◆ EXERCISE MATERIALS
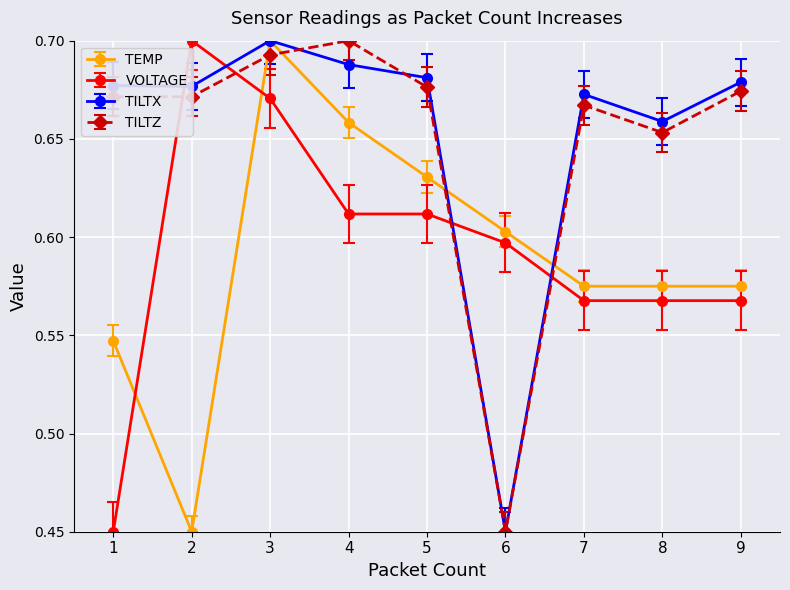

What is the difference between the highest and lowest values at 7?

0.1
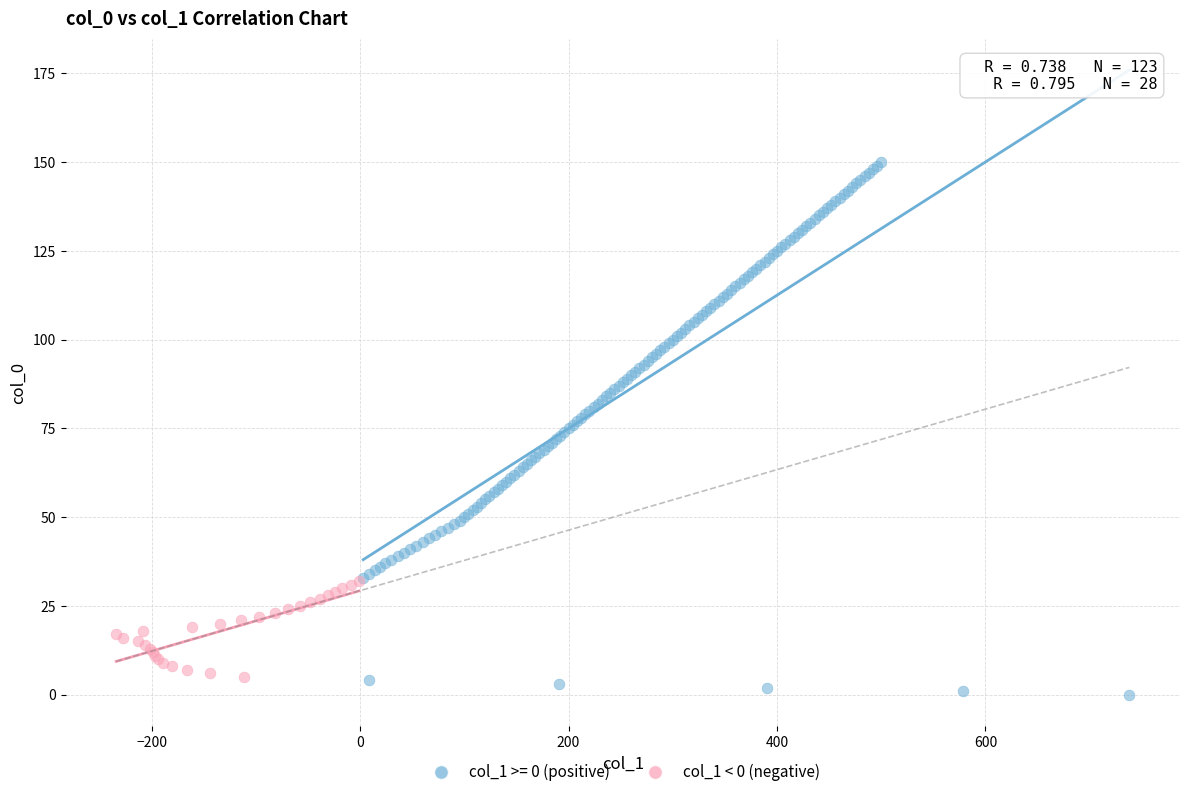

Which series contains the highest Y value?

col_1 >= 0 (positive)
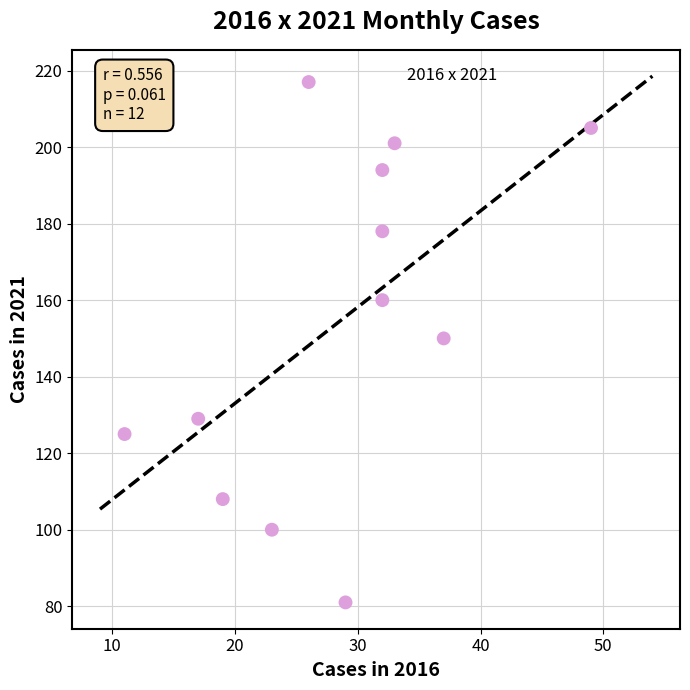

What is the average X value?

28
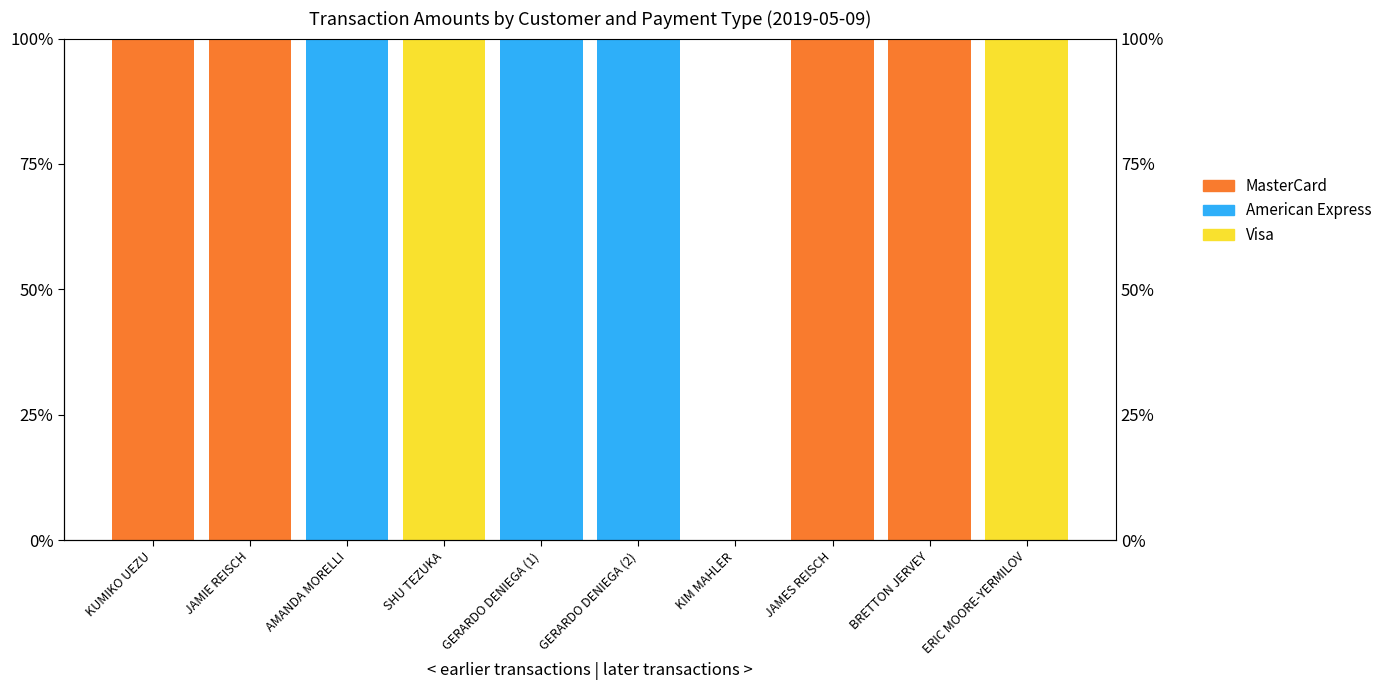

How many groups of bars are there?

10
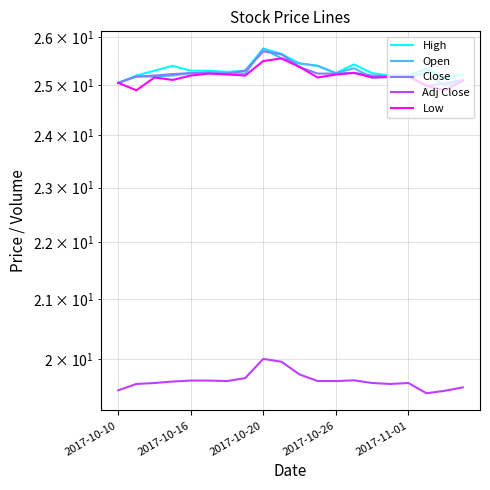

The value of Adj Close at 10 is 13.5. True or false?

False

◆ TASK STATEMENT
Copy out the material above from the line containing "The value of" through its end.

◆ TASK RESULT
The value of Adj Close at 10 is 13.5. True or false?

False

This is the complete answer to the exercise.